**Aim of the exercise:** Please retype the listing below word for word and exclude its images.
[[ Source material, beginning ]]
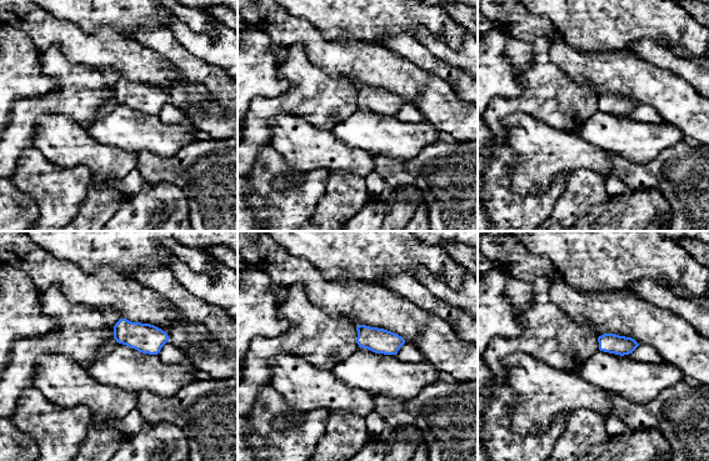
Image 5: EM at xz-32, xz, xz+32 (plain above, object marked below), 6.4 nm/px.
{"act": "look", "view": "em", "slice": "planes", "show": "letters", "at": "same", "why": "another direction"}

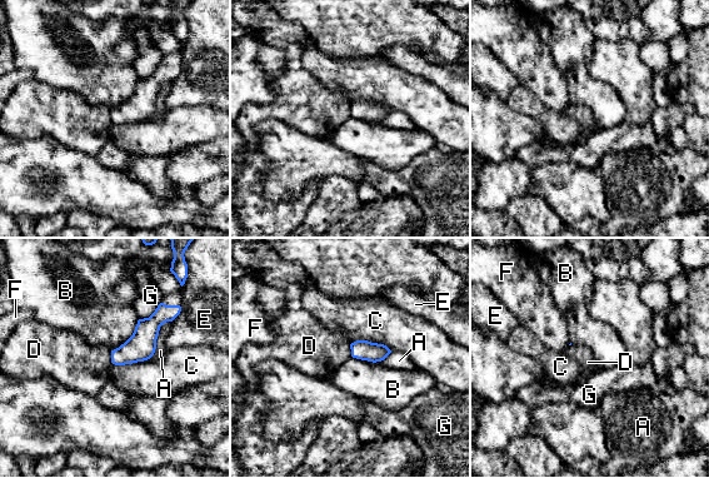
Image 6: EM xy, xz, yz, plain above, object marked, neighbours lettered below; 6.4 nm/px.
{"act": "pass", "longest_contact_nm": ["A", 280], "each": {"A": "other", "B": "other", "C": "other", "D": "other", "E": "other", "F": "other", "G": "other"}, "border": {"pic": 6, "px": [[110, 350], [110, 361], [113, 363]]}, "found": "no lettered fragment goes on from it"}

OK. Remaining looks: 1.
{"act": "done", "edits": [], "rest": "unchecked"}

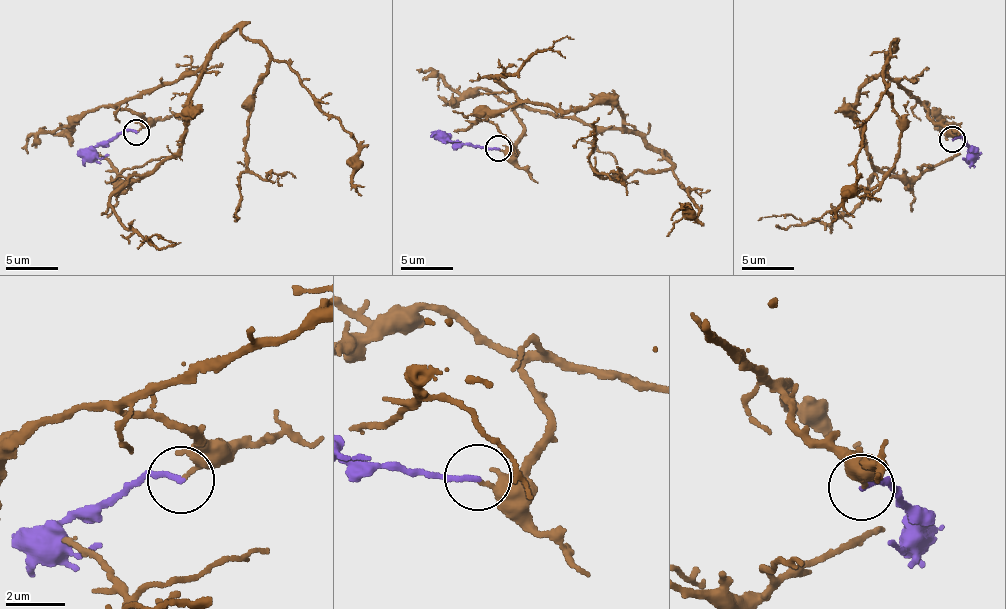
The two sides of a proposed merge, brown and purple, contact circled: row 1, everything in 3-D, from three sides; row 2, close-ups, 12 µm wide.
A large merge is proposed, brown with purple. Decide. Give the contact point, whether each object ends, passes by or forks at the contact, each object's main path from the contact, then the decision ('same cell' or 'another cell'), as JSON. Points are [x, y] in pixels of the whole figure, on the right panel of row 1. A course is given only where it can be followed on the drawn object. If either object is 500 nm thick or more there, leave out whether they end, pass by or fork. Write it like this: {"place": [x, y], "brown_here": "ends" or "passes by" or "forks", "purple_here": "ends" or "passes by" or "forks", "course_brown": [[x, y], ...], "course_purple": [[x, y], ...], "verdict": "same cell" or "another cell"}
{"place": [952, 139], "brown_here": "ends", "purple_here": "ends", "course_brown": [[954, 140], [884, 73], [860, 92], [855, 124], [877, 167], [849, 214], [830, 222], [789, 214], [758, 221]], "course_purple": [[951, 140], [964, 137], [973, 146], [975, 168]], "verdict": "another cell"}

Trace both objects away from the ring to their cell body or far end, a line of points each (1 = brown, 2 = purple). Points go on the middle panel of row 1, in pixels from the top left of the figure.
1: (498, 150), (523, 131), (516, 107), (621, 127), (613, 106), (560, 111), (488, 78), (574, 40)
2: (498, 148), (459, 145), (429, 137)

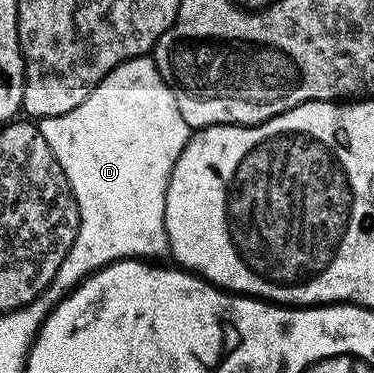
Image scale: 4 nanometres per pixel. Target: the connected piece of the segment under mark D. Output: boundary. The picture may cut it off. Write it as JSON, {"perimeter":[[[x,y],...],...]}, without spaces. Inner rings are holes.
{"perimeter":[[[145,58],[143,60],[126,61],[122,66],[114,69],[96,87],[94,94],[90,94],[90,98],[86,98],[86,102],[82,102],[82,106],[78,106],[78,110],[58,118],[39,121],[39,125],[46,142],[50,142],[50,150],[54,150],[54,158],[58,158],[62,170],[66,170],[66,178],[74,190],[76,201],[80,207],[80,216],[157,216],[162,223],[166,222],[170,203],[170,191],[168,192],[168,188],[171,189],[173,187],[172,175],[176,169],[178,158],[182,158],[182,154],[186,150],[186,146],[189,140],[192,139],[194,132],[193,129],[189,128],[186,118],[182,118],[182,110],[178,110],[178,102],[174,98],[170,86],[157,70],[155,59]]]}

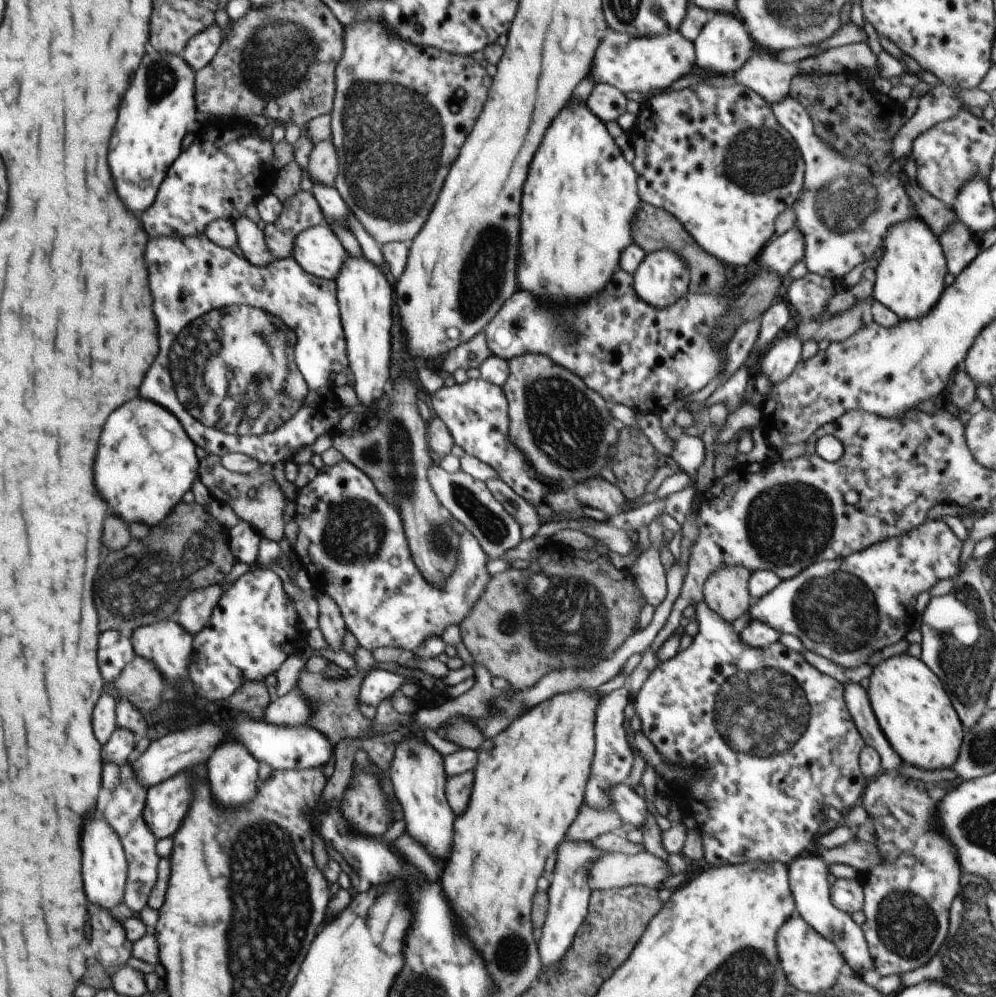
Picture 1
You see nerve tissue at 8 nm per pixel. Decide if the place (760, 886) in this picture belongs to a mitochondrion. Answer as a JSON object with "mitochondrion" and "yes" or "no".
{"mitochondrion":"no"}

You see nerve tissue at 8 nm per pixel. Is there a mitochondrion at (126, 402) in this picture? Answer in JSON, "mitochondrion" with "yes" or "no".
{"mitochondrion":"no"}

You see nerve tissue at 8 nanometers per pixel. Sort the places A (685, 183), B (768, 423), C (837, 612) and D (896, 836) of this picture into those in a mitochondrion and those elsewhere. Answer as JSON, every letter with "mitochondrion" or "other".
{"A":"other","B":"other","C":"mitochondrion","D":"other"}

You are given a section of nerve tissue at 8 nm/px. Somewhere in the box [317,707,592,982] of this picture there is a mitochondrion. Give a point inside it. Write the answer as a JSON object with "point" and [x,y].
{"point":[512,955]}

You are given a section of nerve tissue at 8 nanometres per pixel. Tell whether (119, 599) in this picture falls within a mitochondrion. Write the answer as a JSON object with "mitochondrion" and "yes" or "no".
{"mitochondrion":"yes"}

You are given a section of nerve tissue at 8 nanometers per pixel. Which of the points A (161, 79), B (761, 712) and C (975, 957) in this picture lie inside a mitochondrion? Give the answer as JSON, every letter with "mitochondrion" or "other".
{"A":"mitochondrion","B":"mitochondrion","C":"mitochondrion"}

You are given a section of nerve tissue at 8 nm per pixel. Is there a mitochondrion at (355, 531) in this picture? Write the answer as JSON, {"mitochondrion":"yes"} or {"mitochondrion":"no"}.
{"mitochondrion":"yes"}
[[ Source material, end ]]
**Solution to this exercise:**
Image 5: EM at xz-32, xz, xz+32 (plain above, object marked below), 6.4 nm/px.
{"act": "look", "view": "em", "slice": "planes", "show": "letters", "at": "same", "why": "another direction"}

Image 6: EM xy, xz, yz, plain above, object marked, neighbours lettered below; 6.4 nm/px.
{"act": "pass", "longest_contact_nm": ["A", 280], "each": {"A": "other", "B": "other", "C": "other", "D": "other", "E": "other", "F": "other", "G": "other"}, "border": {"pic": 6, "px": [[110, 350], [110, 361], [113, 363]]}, "found": "no lettered fragment goes on from it"}

OK. Remaining looks: 1.
{"act": "done", "edits": [], "rest": "unchecked"}

The two sides of a proposed merge, brown and purple, contact circled: row 1, everything in 3-D, from three sides; row 2, close-ups, 12 µm wide.
A large merge is proposed, brown with purple. Decide. Give the contact point, whether each object ends, passes by or forks at the contact, each object's main path from the contact, then the decision ('same cell' or 'another cell'), as JSON. Points are [x, y] in pixels of the whole figure, on the right panel of row 1. A course is given only where it can be followed on the drawn object. If either object is 500 nm thick or more there, leave out whether they end, pass by or fork. Write it like this: {"place": [x, y], "brown_here": "ends" or "passes by" or "forks", "purple_here": "ends" or "passes by" or "forks", "course_brown": [[x, y], ...], "course_purple": [[x, y], ...], "verdict": "same cell" or "another cell"}
{"place": [952, 139], "brown_here": "ends", "purple_here": "ends", "course_brown": [[954, 140], [884, 73], [860, 92], [855, 124], [877, 167], [849, 214], [830, 222], [789, 214], [758, 221]], "course_purple": [[951, 140], [964, 137], [973, 146], [975, 168]], "verdict": "another cell"}

Trace both objects away from the ring to their cell body or far end, a line of points each (1 = brown, 2 = purple). Points go on the middle panel of row 1, in pixels from the top left of the figure.
1: (498, 150), (523, 131), (516, 107), (621, 127), (613, 106), (560, 111), (488, 78), (574, 40)
2: (498, 148), (459, 145), (429, 137)

Image scale: 4 nanometres per pixel. Target: the connected piece of the segment under mark D. Output: boundary. The picture may cut it off. Write it as JSON, {"perimeter":[[[x,y],...],...]}, without spaces. Inner rings are holes.
{"perimeter":[[[145,58],[143,60],[126,61],[122,66],[114,69],[96,87],[94,94],[90,94],[90,98],[86,98],[86,102],[82,102],[82,106],[78,106],[78,110],[58,118],[39,121],[39,125],[46,142],[50,142],[50,150],[54,150],[54,158],[58,158],[62,170],[66,170],[66,178],[74,190],[76,201],[80,207],[80,216],[157,216],[162,223],[166,222],[170,203],[170,191],[168,192],[168,188],[171,189],[173,187],[172,175],[176,169],[178,158],[182,158],[182,154],[186,150],[186,146],[189,140],[192,139],[194,132],[193,129],[189,128],[186,118],[182,118],[182,110],[178,110],[178,102],[174,98],[170,86],[157,70],[155,59]]]}

Picture 1
You see nerve tissue at 8 nm per pixel. Decide if the place (760, 886) in this picture belongs to a mitochondrion. Answer as a JSON object with "mitochondrion" and "yes" or "no".
{"mitochondrion":"no"}

You see nerve tissue at 8 nm per pixel. Is there a mitochondrion at (126, 402) in this picture? Answer in JSON, "mitochondrion" with "yes" or "no".
{"mitochondrion":"no"}

You see nerve tissue at 8 nanometers per pixel. Sort the places A (685, 183), B (768, 423), C (837, 612) and D (896, 836) of this picture into those in a mitochondrion and those elsewhere. Answer as JSON, every letter with "mitochondrion" or "other".
{"A":"other","B":"other","C":"mitochondrion","D":"other"}

You are given a section of nerve tissue at 8 nm/px. Somewhere in the box [317,707,592,982] of this picture there is a mitochondrion. Give a point inside it. Write the answer as a JSON object with "point" and [x,y].
{"point":[512,955]}

You are given a section of nerve tissue at 8 nanometres per pixel. Tell whether (119, 599) in this picture falls within a mitochondrion. Write the answer as a JSON object with "mitochondrion" and "yes" or "no".
{"mitochondrion":"yes"}

You are given a section of nerve tissue at 8 nanometers per pixel. Which of the points A (161, 79), B (761, 712) and C (975, 957) in this picture lie inside a mitochondrion? Give the answer as JSON, every letter with "mitochondrion" or "other".
{"A":"mitochondrion","B":"mitochondrion","C":"mitochondrion"}

You are given a section of nerve tissue at 8 nm per pixel. Is there a mitochondrion at (355, 531) in this picture? Write the answer as JSON, {"mitochondrion":"yes"} or {"mitochondrion":"no"}.
{"mitochondrion":"yes"}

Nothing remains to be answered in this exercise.